Here, we are going to explore how we can use regression on genetics information to identify variants associated with a phenotype and then predict what that phenotype may be in other people. This can be especially useful, for example, if you want to identify people who may high genetic risk for disease.

First, lets load in the data we will be using.

In [None]:
train_X = pd.read_table('https://raw.githubusercontent.com/rmandla/biomed_computational_labs/refs/heads/main/files/TRAIN_genotypes.txt').set_index('ID')
train_y = pd.read_table('https://raw.githubusercontent.com/rmandla/biomed_computational_labs/refs/heads/main/files/TRAIN_phenotypes.txt').set_index('ID')

Lets explore what our data looks like.

In [None]:
train_X

`train_X` is a table with 8000 rows and 101 columns. Here, each row represents one person and each column represents one variable we will be using in regression. We can see by the column names, there are actually 100 different genetic variants (labelled `var_NUMBER`) in our dataset and one column called `const`, which will help us include an intercept term in our regression model.

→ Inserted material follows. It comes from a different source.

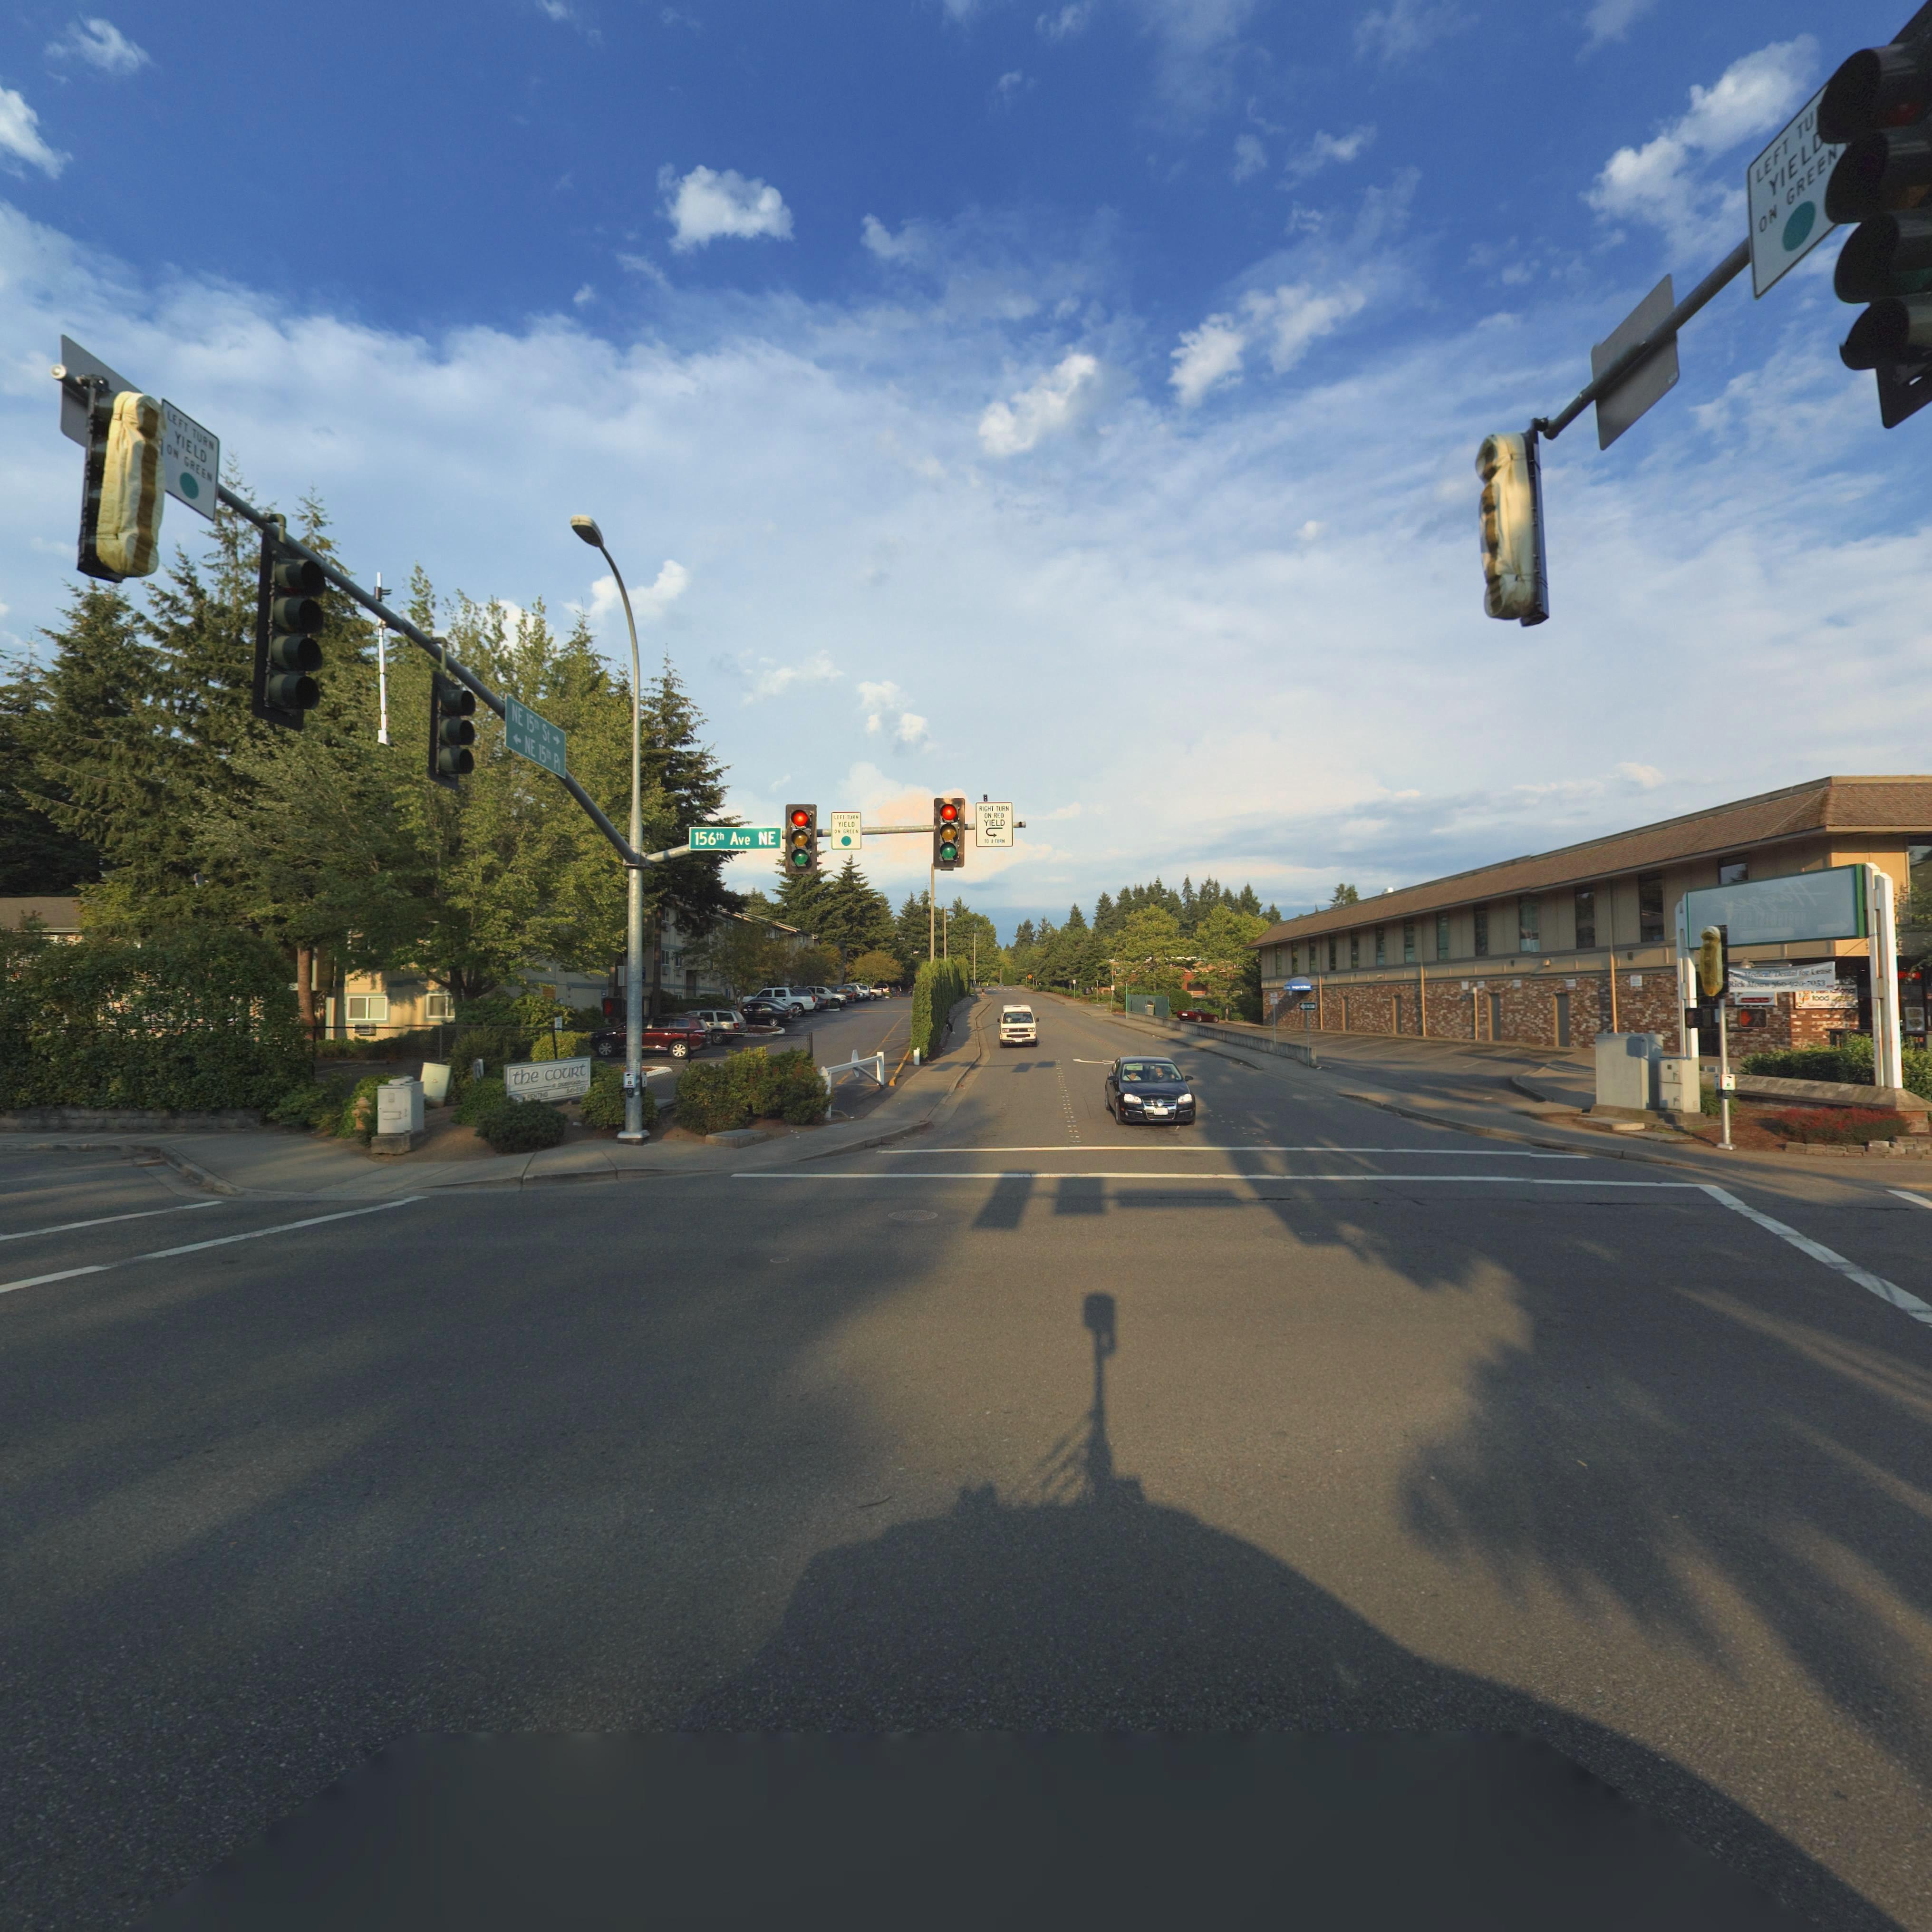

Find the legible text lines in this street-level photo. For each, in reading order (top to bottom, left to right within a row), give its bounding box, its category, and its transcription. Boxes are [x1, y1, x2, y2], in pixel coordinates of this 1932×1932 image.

[512, 702, 552, 745] StreetName: NE 15** St
[524, 734, 560, 773] StreetName: NE 15** Pl
[694, 831, 776, 845] StreetName: 156th Ave NE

You may also notice that the genetic variants have values of 0, 1, or 2. We convert the nucleotide information into these numbers since regression requires numbers as input. These numbers represent the number of alternative nucleotides present at a specific location of a person's genome.

For example, lets look at `var_95`. If we have two possible nucleotides at this position, A and T, then a person can have genotype either AA, AT, TA, or TT. Remember, this is because each person has **two** copies of DNA, one from their Mom and one from their Dad. If we assign the T nucleotide as the alternative nucleotide, then numerically we can code AA as 0, AT as 1, TA as 1, and TT as 2. Which nucleotide is actually labelled as the "alternative" is arbitrary, but usually the nucleotide that is least common is called the "alternative".

QUESTION:
1. If we one regression where the independent variable is a genetic variant that we coded as 0, 1, or 2 based on the number of alternative nucleotides, what would the interpretation of the slope mean? (HINT: in regression, the slope of the line represents the change in the dependent variable per every one-unit increase in the independent variable.)

ANSWER:

In [None]:
train_y

In our dataframe `train_y` we have phenotype information for every person in `train_X`. We will use this information as our dependent variable in our regression. **Here our phenotype is BMI**.

QUESTION:

1. Using the example code we created above to run OLS regression, run regression between BMI and the genetic data.

2. Look at the summary of your OLS model. How many variants are significantly associated with BMI?

Here, we made a model on the relationship between 100 different genetic variants and a BMI. Now, lets say we recruit 2000 more people into our study, and collect their genetic information for each of these 100 genetic variants as well. We can now use our model to predict what each person's BMI will be given their genetic information.

In [None]:
test_X = pd.read_table('https://raw.githubusercontent.com/rmandla/biomed_computational_labs/refs/heads/main/files/TEST_genotypes.txt').set_index('ID')
test_y = pd.read_table('https://raw.githubusercontent.com/rmandla/biomed_computational_labs/refs/heads/main/files/TEST_phenotypes.txt').set_index('ID')

In [None]:
test_X

Here is what the genetic data in the `test_X` dataframe from our new cohort of participants looks like. We can see that the columns are the same as `train_X`, but the person IDs are different and there are only 2000 people in our dataset.

QUESTION:
1. Using the OLS model you created in the training data, predict what each new participant's BMI will be from their genetic information. HINT: In the height vs weight example, we did this using an equation of `intercept + slope * height`. However, here we have 100 different variables, so writing all those values into an equation ourself will take a long time! Instead, we can use a nice method called `predict` to run this equation for us.

2. Create a scatter plot of the genetically predicted BMI from the question above to their true BMI information in the table `test_y`. Visually, how accurate do our genetic predictions seem?